Damian Osajda has since September 2022 been employed as an associate professor at the department's section of Analysis & Quantum, with dual affiliation to the Algebra & Geometry section.

Damian is from Poland and obtained his PhD from the Department of Mathematics at the Polish Academy of Sciences in 2004. Since then, he has held postdoc positions in Paris, Berkeley, Strasbourg, and Lille. He was a visiting researcher in Montreal and has been employed in Vienna and at the University of Wrocław and the Polish Academy of Sciences.

Damian's main area of research is Geometric Group Theory, with the main field of expertise being groups acting on spaces with some nonpositive curvature-like features.

Damian has received two of the most prestigious Polish mathematical awards: the Institute of Mathematics of the Polish Academy of Sciences Prize for outstanding scientific achievements in mathematics in 2020, and the Main Stefan Banach Prize of the Polish Mathematical Society in 2021.

Pure mathematics

In December 2023 Damian received The Carlsberg Foundation’s Semper Ardens Accelerate grant for his research project “Groups and Nonpositive Curvature”. The grant financed two students and one post-doc for his research group.

He explained the project like this:

“What: This research project is in pure mathematics. We will study “groups”. “Group” is a mathematical concept describing symmetries of the object, e.g. of a space, a graph, a polyhedron. It can be thought of as a pattern describing symmetries. Many such pattern groups have been known and studied already for a long time. We intend to give new insight into such classical groups and find new ones.

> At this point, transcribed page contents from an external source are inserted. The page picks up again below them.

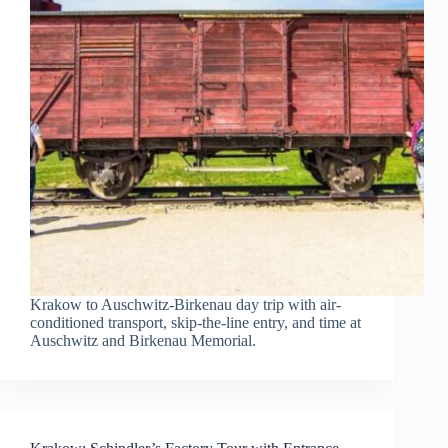
Krakow to Auschwitz-Birkenau day trip with air-
conditioned transport, skip-the-line entry, and time at
Auschwitz and Birkenau Memorial.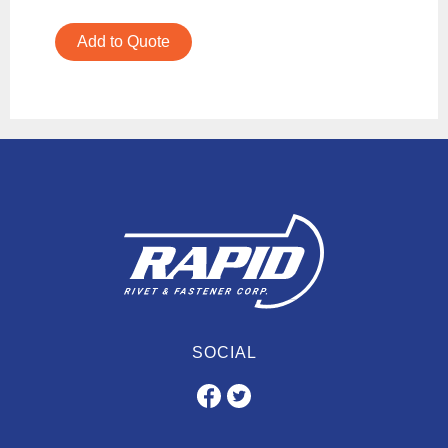
Add to Quote
SOCIAL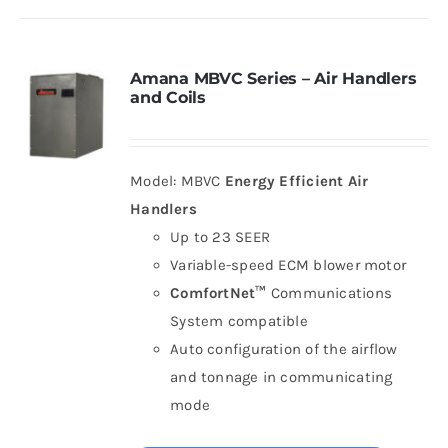
Amana MBVC Series – Air Handlers
and Coils
Model: MBVC
Energy Efficient Air
Handlers
Up to 23 SEER
Variable-speed ECM blower motor
ComfortNet™
Communications
System compatible
Auto configuration of the airflow
and tonnage in communicating
mode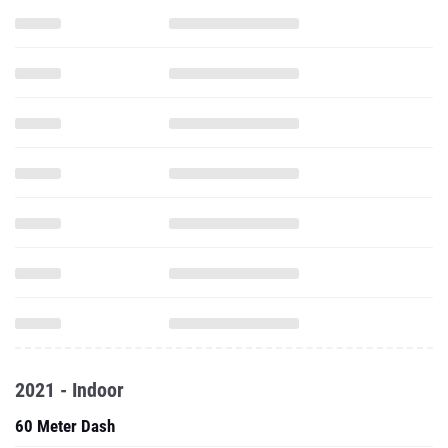
2021 - Indoor
60 Meter Dash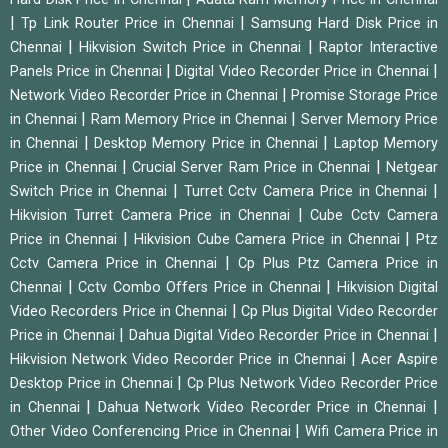
|
|
Tp Link Router Price in Chennai
Samsung Hard Disk Price in
|
|
Chennai
Hikvision Switch Price in Chennai
Raptor Interactive
|
|
Panels Price in Chennai
Digital Video Recorder Price in Chennai
|
Network Video Recorder Price in Chennai
Promise Storage Price
|
|
in Chennai
Ram Memory Price in Chennai
Server Memory Price
|
|
in Chennai
Desktop Memory Price in Chennai
Laptop Memory
|
|
Price in Chennai
Crucial Server Ram Price in Chennai
Netgear
|
|
Switch Price in Chennai
Turret Cctv Camera Price in Chennai
|
Hikvision Turret Camera Price in Chennai
Cube Cctv Camera
|
|
Price in Chennai
Hikvision Cube Camera Price in Chennai
Ptz
|
Cctv Camera Price in Chennai
Cp Plus Ptz Camera Price in
|
|
Chennai
Cctv Combo Offers Price in Chennai
Hikvision Digital
|
Video Recorders Price in Chennai
Cp Plus Digital Video Recorder
|
|
Price in Chennai
Dahua Digital Video Recorder Price in Chennai
|
Hikvision Network Video Recorder Price in Chennai
Acer Aspire
|
Desktop Price in Chennai
Cp Plus Network Video Recorder Price
|
|
in Chennai
Dahua Network Video Recorder Price in Chennai
|
Other Video Conferencing Price in Chennai
Wifi Camera Price in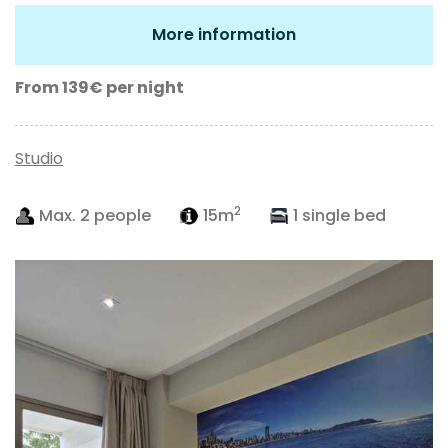
More information
From 139€
per night
Studio
2
Max. 2 people
15m
1 single bed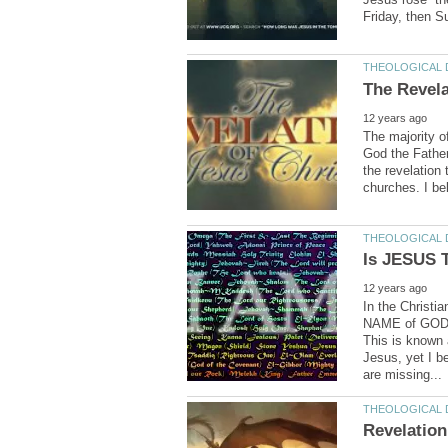
The majority o
God the Father
the revelation 
In the Christi
NAME of GOD 
This is known
Jesus, yet I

“Why: Symmetries are of fundamental importance in understanding the Universe, both in macro- and micro-scale. In the first case, time and space symmetries are responsible for basic conservation laws, the foundation of modern physics. At the micro level, symmetries of particles determine their chemical features, which e.g. lie at the root of intriguing properties of proteins, or viruses.

“How: Our approach to studying groups is via the Geometric Group Theory. It is a relatively new area of mathematics employing geometric methods to study groups. A fundamental tool for our approach to groups is “nonpositive curvature”. The notion originates in a very classical mathematical field of “Riemannian geometry” seemingly far from the very algebraic context of groups.”